During WWII, he treated hundreds of hospitalized patients with traumatic brain injury but kept up with his research. He wrote Traumatic Aphasia (1947), but was published only in Russia and not published in English until 1972. His explanations “formulated an original conception of the neural organization of speech and its disorders (aphasias) that differed significantly from the existing western conceptions about aphasia” (Homskaya, 2001).
Luria’s magnum opus, Higher Cortical Functions in Man (1962), is still a much-used psychological textbook which has been translated into many languages. He also wrote The Working Brain (1973) as a supplement to Higher Cortical Functions in Man. The two books are "among Luria's major works in neuropsychology, most fully reflecting all the aspects (theoretical, clinical, experimental) of this new discipline" (Homskaya, 2001).

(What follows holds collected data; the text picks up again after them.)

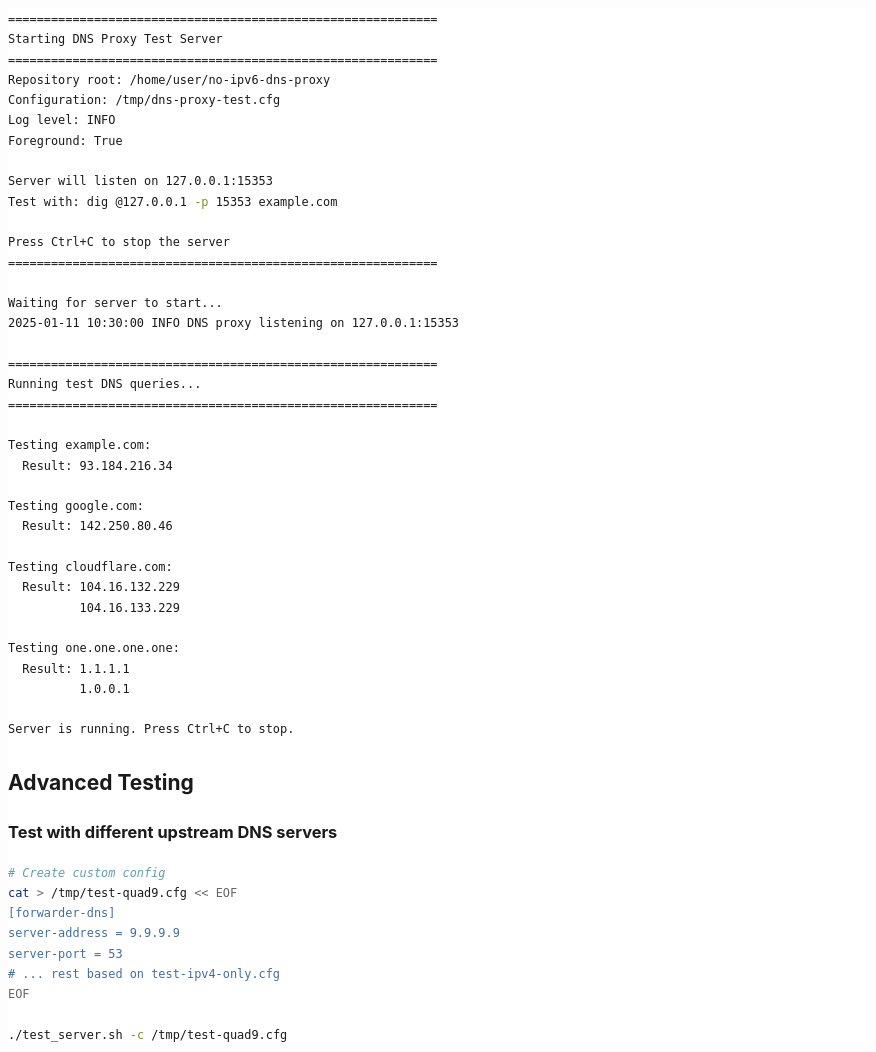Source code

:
 ```bash
============================================================
Starting DNS Proxy Test Server
============================================================
Repository root: /home/user/no-ipv6-dns-proxy
Configuration: /tmp/dns-proxy-test.cfg
Log level: INFO
Foreground: True

Server will listen on 127.0.0.1:15353
Test with: dig @127.0.0.1 -p 15353 example.com

Press Ctrl+C to stop the server
============================================================

Waiting for server to start...
2025-01-11 10:30:00 INFO DNS proxy listening on 127.0.0.1:15353

============================================================
Running test DNS queries...
============================================================

Testing example.com:
  Result: 93.184.216.34

Testing google.com:
  Result: 142.250.80.46

Testing cloudflare.com:
  Result: 104.16.132.229
          104.16.133.229

Testing one.one.one.one:
  Result: 1.1.1.1
          1.0.0.1

Server is running. Press Ctrl+C to stop.
```

## Advanced Testing

### Test with different upstream DNS servers
```bash
# Create custom config
cat > /tmp/test-quad9.cfg << EOF
[forwarder-dns]
server-address = 9.9.9.9
server-port = 53
# ... rest based on test-ipv4-only.cfg
EOF

./test_server.sh -c /tmp/test-quad9.cfg
```
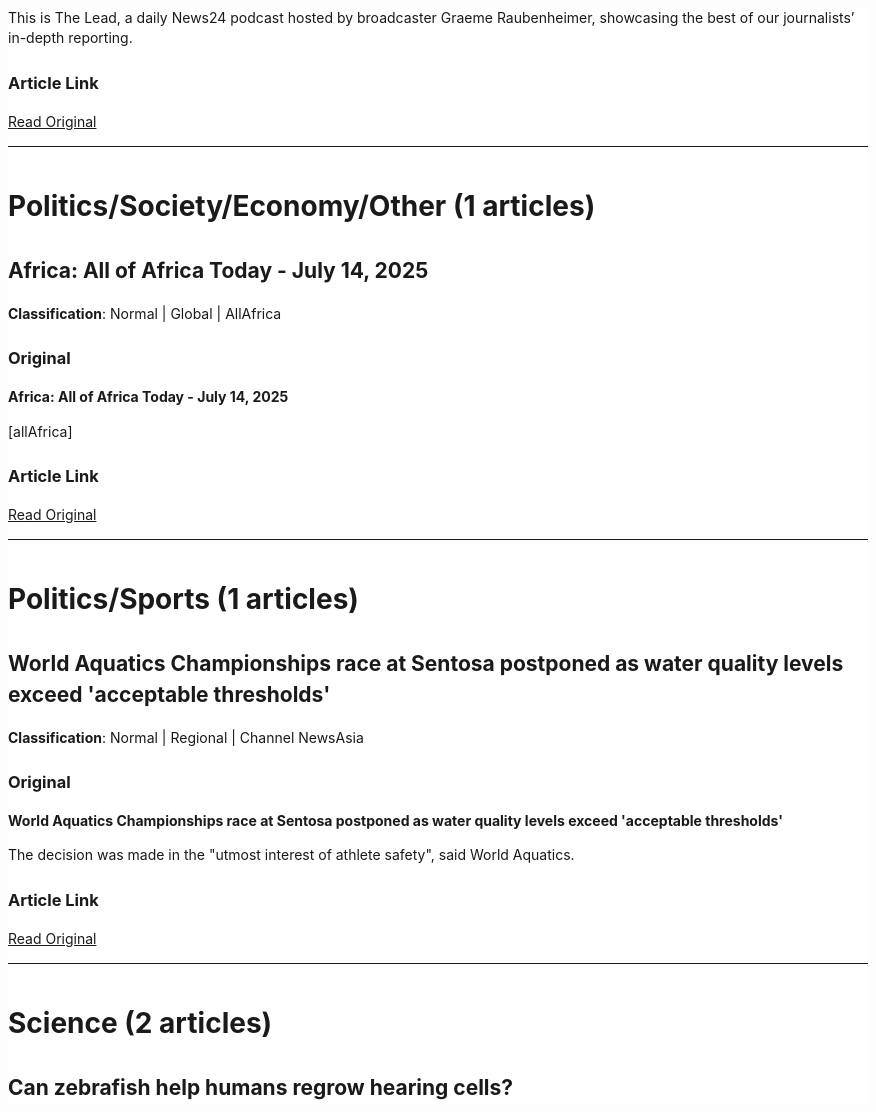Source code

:This is The Lead, a daily News24 podcast hosted by broadcaster Graeme Raubenheimer, showcasing the best of our journalists’ in-depth reporting.

### Article Link
[Read Original](https://www.news24.com/multimedia/podcasts/podcast-the-lead-what-to-expect-from-the-inquiry-into-saps-capture-with-karyn-maughan-20250714-1017)

---

# Politics/Society/Economy/Other (1 articles)

## Africa: All of Africa Today - July 14, 2025

**Classification**: Normal | Global | AllAfrica

### Original
**Africa: All of Africa Today - July 14, 2025**

[allAfrica]

### Article Link
[Read Original](https://allafrica.com/stories/202507140156.html)

---

# Politics/Sports (1 articles)

## World Aquatics Championships race at Sentosa postponed as water quality levels exceed 'acceptable thresholds'

**Classification**: Normal | Regional | Channel NewsAsia

### Original
**World Aquatics Championships race at Sentosa postponed as water quality levels exceed 'acceptable thresholds'**

The decision was made in the "utmost interest of athlete safety", said World Aquatics.

### Article Link
[Read Original](https://www.channelnewsasia.com/sport/world-aquatics-championships-sentosa-singapore-postponed-water-quality-levels-exceed-threshold-5237891)

---

# Science (2 articles)

## Can zebrafish help humans regrow hearing cells?
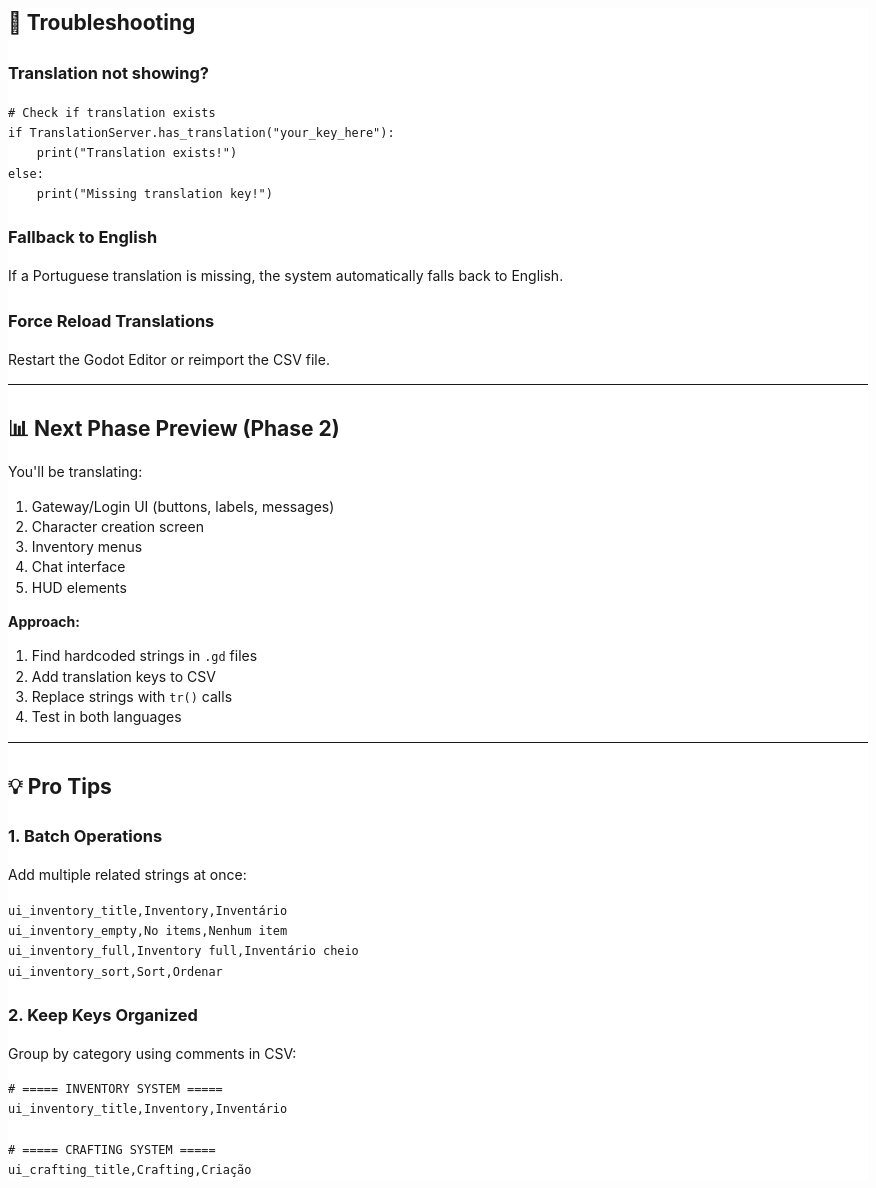 ## 🐛 Troubleshooting

### Translation not showing?
```gdscript
# Check if translation exists
if TranslationServer.has_translation("your_key_here"):
    print("Translation exists!")
else:
    print("Missing translation key!")
```

### Fallback to English
If a Portuguese translation is missing, the system automatically falls back to English.

### Force Reload Translations
Restart the Godot Editor or reimport the CSV file.

---

## 📊 Next Phase Preview (Phase 2)

You'll be translating:
1. Gateway/Login UI (buttons, labels, messages)
2. Character creation screen
3. Inventory menus
4. Chat interface
5. HUD elements

**Approach:**
1. Find hardcoded strings in `.gd` files
2. Add translation keys to CSV
3. Replace strings with `tr()` calls
4. Test in both languages

---

## 💡 Pro Tips

### 1. Batch Operations
Add multiple related strings at once:
```csv
ui_inventory_title,Inventory,Inventário
ui_inventory_empty,No items,Nenhum item
ui_inventory_full,Inventory full,Inventário cheio
ui_inventory_sort,Sort,Ordenar
```

### 2. Keep Keys Organized
Group by category using comments in CSV:
```csv
# ===== INVENTORY SYSTEM =====
ui_inventory_title,Inventory,Inventário

# ===== CRAFTING SYSTEM =====
ui_crafting_title,Crafting,Criação
```

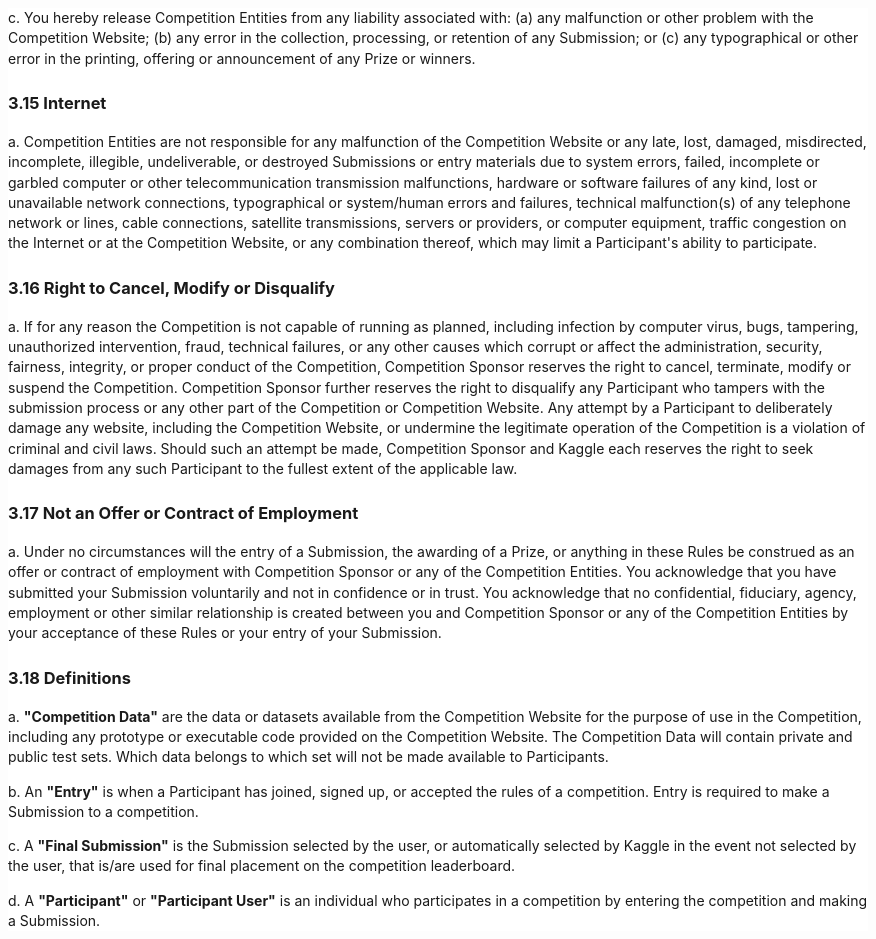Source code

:c. You hereby release Competition Entities from any liability associated with: (a) any malfunction or other problem with the Competition Website; (b) any error in the collection, processing, or retention of any Submission; or (c) any typographical or other error in the printing, offering or announcement of any Prize or winners.

### 3.15 Internet

a. Competition Entities are not responsible for any malfunction of the Competition Website or any late, lost, damaged, misdirected, incomplete, illegible, undeliverable, or destroyed Submissions or entry materials due to system errors, failed, incomplete or garbled computer or other telecommunication transmission malfunctions, hardware or software failures of any kind, lost or unavailable network connections, typographical or system/human errors and failures, technical malfunction(s) of any telephone network or lines, cable connections, satellite transmissions, servers or providers, or computer equipment, traffic congestion on the Internet or at the Competition Website, or any combination thereof, which may limit a Participant's ability to participate.

### 3.16 Right to Cancel, Modify or Disqualify

a. If for any reason the Competition is not capable of running as planned, including infection by computer virus, bugs, tampering, unauthorized intervention, fraud, technical failures, or any other causes which corrupt or affect the administration, security, fairness, integrity, or proper conduct of the Competition, Competition Sponsor reserves the right to cancel, terminate, modify or suspend the Competition. Competition Sponsor further reserves the right to disqualify any Participant who tampers with the submission process or any other part of the Competition or Competition Website. Any attempt by a Participant to deliberately damage any website, including the Competition Website, or undermine the legitimate operation of the Competition is a violation of criminal and civil laws. Should such an attempt be made, Competition Sponsor and Kaggle each reserves the right to seek damages from any such Participant to the fullest extent of the applicable law.

### 3.17 Not an Offer or Contract of Employment

a. Under no circumstances will the entry of a Submission, the awarding of a Prize, or anything in these Rules be construed as an offer or contract of employment with Competition Sponsor or any of the Competition Entities. You acknowledge that you have submitted your Submission voluntarily and not in confidence or in trust. You acknowledge that no confidential, fiduciary, agency, employment or other similar relationship is created between you and Competition Sponsor or any of the Competition Entities by your acceptance of these Rules or your entry of your Submission.

### 3.18 Definitions

a. **"Competition Data"** are the data or datasets available from the Competition Website for the purpose of use in the Competition, including any prototype or executable code provided on the Competition Website. The Competition Data will contain private and public test sets. Which data belongs to which set will not be made available to Participants.

b. An **"Entry"** is when a Participant has joined, signed up, or accepted the rules of a competition. Entry is required to make a Submission to a competition.

c. A **"Final Submission"** is the Submission selected by the user, or automatically selected by Kaggle in the event not selected by the user, that is/are used for final placement on the competition leaderboard.

d. A **"Participant"** or **"Participant User"** is an individual who participates in a competition by entering the competition and making a Submission.
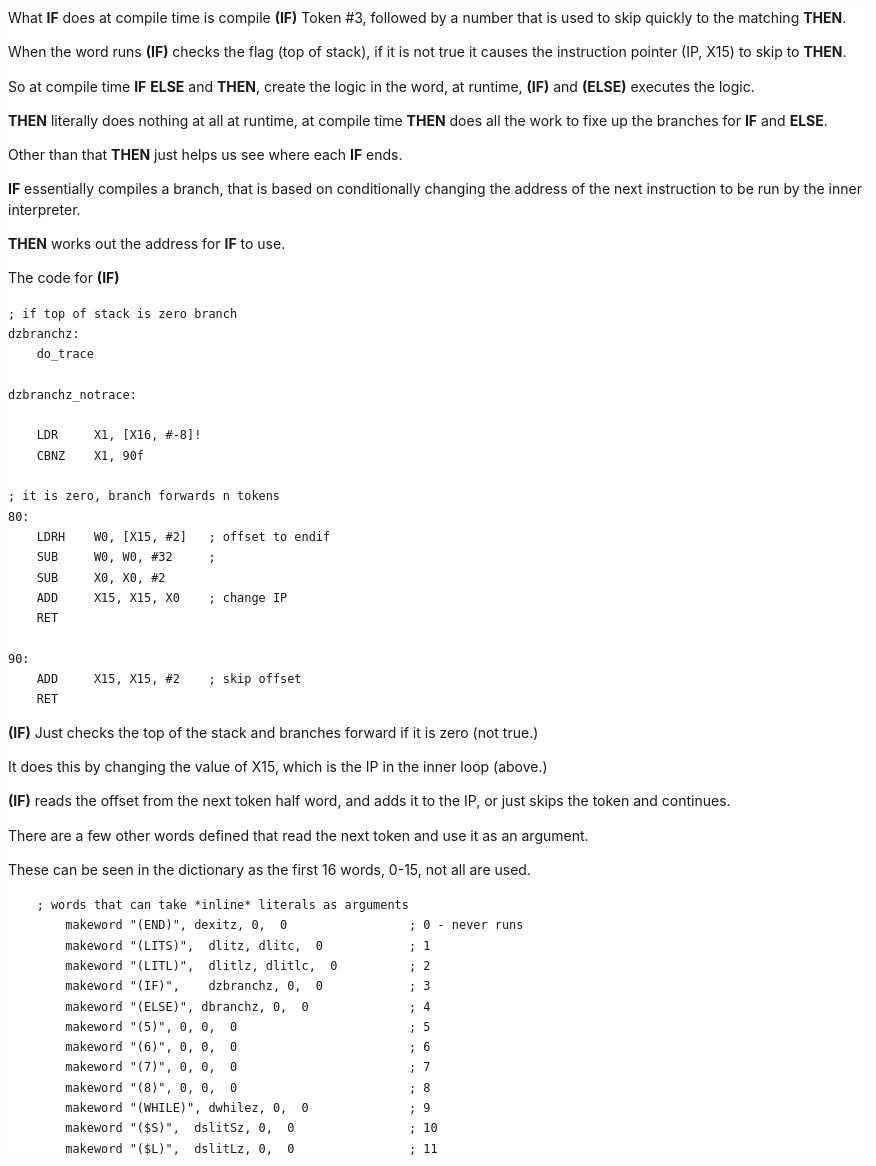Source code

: What **IF** does at compile time is compile **(IF)** Token #3, followed by a number that is used to skip quickly to the matching **THEN**.

When the word runs **(IF)** checks the flag (top of stack), if it is not true it causes the instruction pointer (IP, X15) to skip to **THEN**.

So at compile time **IF** **ELSE** and **THEN**, create the logic in the word, at runtime, **(IF)** and **(ELSE)** executes the logic.

**THEN** literally does nothing at all at runtime, at compile time **THEN** does all the work to fixe up the branches for **IF** and **ELSE**.

Other than that **THEN** just helps us see where each **IF** ends.

**IF** essentially compiles a branch, that is based on conditionally changing the address of the next instruction to be run by the inner interpreter. 

**THEN** works out the address for **IF** to use.

The code for **(IF)** 

```assembly
; if top of stack is zero branch
dzbranchz:
	do_trace
	
dzbranchz_notrace:

	LDR		X1, [X16, #-8]!
	CBNZ	X1, 90f

; it is zero, branch forwards n tokens		
80:
	LDRH	W0, [X15, #2]	; offset to endif
	SUB		W0, W0, #32		;
	SUB		X0, X0, #2
	ADD		X15, X15, X0	; change IP
	RET

90:	
	ADD		X15, X15, #2	; skip offset
	RET  

```

**(IF)** Just checks the top of the stack and branches forward if it is zero (not true.)

It does this by changing the value of X15, which is the IP in the inner loop (above.)

**(IF)** reads the offset from the next token half word, and adds it to the IP, or just skips the token and continues.

There are a few other words defined that read the next token and use it as an argument.

These can be seen in the dictionary as the first 16 words, 0-15, not all are used.

```FORTH
    ; words that can take *inline* literals as arguments
		makeword "(END)", dexitz, 0,  0					; 0 - never runs
		makeword "(LITS)",  dlitz, dlitc,  0			; 1
		makeword "(LITL)",  dlitlz, dlitlc,  0			; 2
		makeword "(IF)", 	dzbranchz, 0,  0			; 3
		makeword "(ELSE)", dbranchz, 0,  0				; 4
		makeword "(5)", 0, 0,  0						; 5
		makeword "(6)", 0, 0,  0						; 6
		makeword "(7)", 0, 0,  0						; 7
		makeword "(8)", 0, 0,  0						; 8
		makeword "(WHILE)", dwhilez, 0,  0				; 9
		makeword "($S)",  dslitSz, 0,  0				; 10
		makeword "($L)",  dslitLz, 0,  0				; 11
```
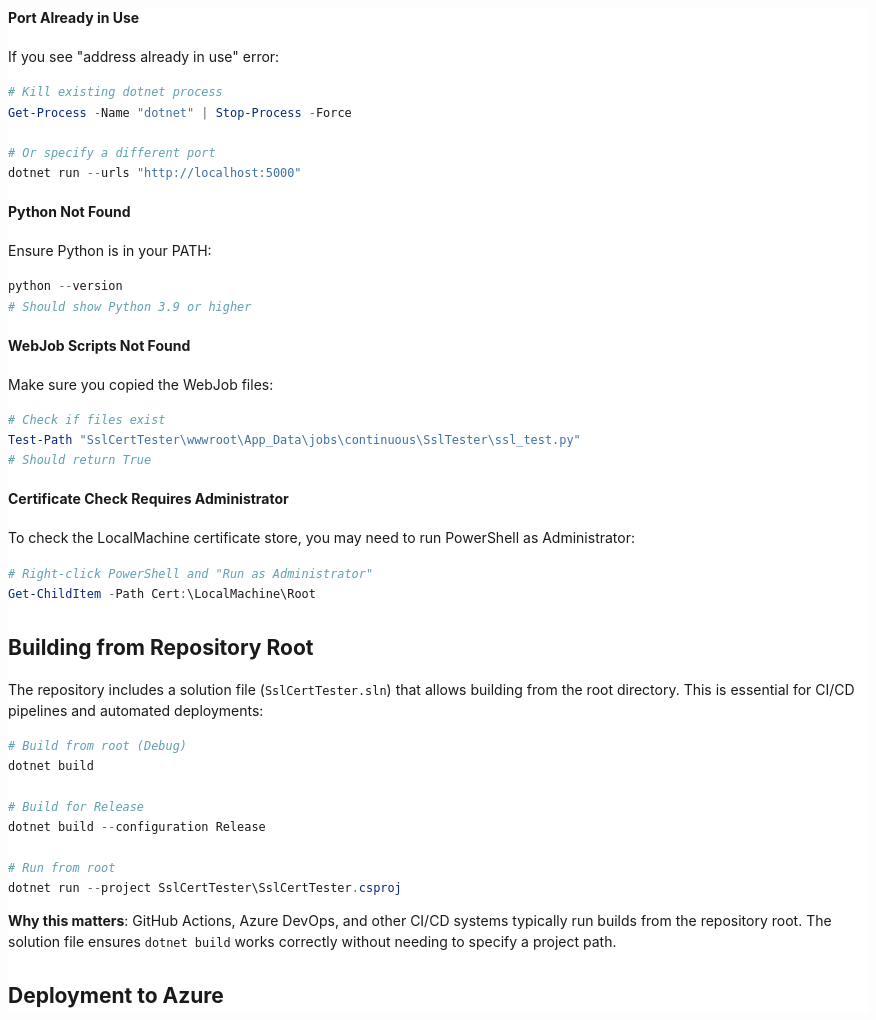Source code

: #### Port Already in Use
If you see "address already in use" error:
```powershell
# Kill existing dotnet process
Get-Process -Name "dotnet" | Stop-Process -Force

# Or specify a different port
dotnet run --urls "http://localhost:5000"
```

#### Python Not Found
Ensure Python is in your PATH:
```powershell
python --version
# Should show Python 3.9 or higher
```

#### WebJob Scripts Not Found
Make sure you copied the WebJob files:
```powershell
# Check if files exist
Test-Path "SslCertTester\wwwroot\App_Data\jobs\continuous\SslTester\ssl_test.py"
# Should return True
```

#### Certificate Check Requires Administrator
To check the LocalMachine certificate store, you may need to run PowerShell as Administrator:
```powershell
# Right-click PowerShell and "Run as Administrator"
Get-ChildItem -Path Cert:\LocalMachine\Root
```

## Building from Repository Root

The repository includes a solution file (`SslCertTester.sln`) that allows building from the root directory. This is essential for CI/CD pipelines and automated deployments:

```powershell
# Build from root (Debug)
dotnet build

# Build for Release
dotnet build --configuration Release

# Run from root
dotnet run --project SslCertTester\SslCertTester.csproj
```

**Why this matters**: GitHub Actions, Azure DevOps, and other CI/CD systems typically run builds from the repository root. The solution file ensures `dotnet build` works correctly without needing to specify a project path.

## Deployment to Azure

The purpose of Higher Cortical Functions in Man is to “analyze the disturbances of higher mental functions caused by local lesions of the brain” and start to understand the mental processes based on the deficits and symptoms of the disturbances (Luria, 1962). The Working Brain took the next step towards understanding “the internal structure of mental activity” with the emerging details “of the basic principles of neuropsychological research” (Luria, 1973).
Among the many themes of Luria’s decades of research about neuropsychology, resolving the controversy of localization (or narrow localization) versus function became, in his words, a ‘crisis” (Luria, 1973).
Paul Broca had discovered that a lesion in a particular place on the left side of the brain was considered the ‘language center’ and was focused on and localized in, what became, the Broca’s area. But other imagined ‘centers’ with ‘functional maps’ had arrived with centers for concepts, writing, mathematical calculation, reading, and orientation in space spurring the debate between localization and function (Luria, 1973).
As Broca established the Broca’s area and aphasia, Hughlings Jackson established a new hypothesis that “approached from the standpoint of the level of their construction rather than that of their localization in particular areas of the brain” (Luria, 1973). As Jackson said, “Whilst I believe that the hinder part of the left frontal convolution is the part most often damaged, I do not localise speech in any such small part of the brain. To locate the damage which destroys speech and to localise speech are two different things” (Brain, 1915, pp. 81, Head, 2014/1926, pp. 50).
Luria’s challenge was that the “fundamental forms of conscious activity must be considered as complex functional systems; consequently, the basic approach to their ‘localization’ in the cerebral cortex must be radically altered” (Luria, 1973, pp 30).
Luria explained that mental functions are incredibly complex and widespread, and are not limited to one circumscribed location or another as the only place where those functions operate within the brain. As Luria stated, those systems “cannot be localized in narrow zones of the cortex or in isolated cell groups, but must be organized in systems of concertedly working zones, each of which performs its role in complex functional system, and which may be located in completely different and often far distant areas of the brain” (Luria, 1973, pp 31).
As noted by Luria, it has been difficult to reimagine the operation of the different parts of the brain, not as confined centers, locations, or functions but as the “essential apparatus for organizing intellectual activity as a whole” (Luria, 1973, pp 340). But in Pavlov’s words, recorded by Luria, “…it is abundantly obvious here that, for longer than we can tell, the truth is immeasurably greater than all the tiny fragments we have so far been able to discover…” (Luria, 1947, Lecture 22). This is the case, especially when the whole of the brain really is greater than the sum of its parts.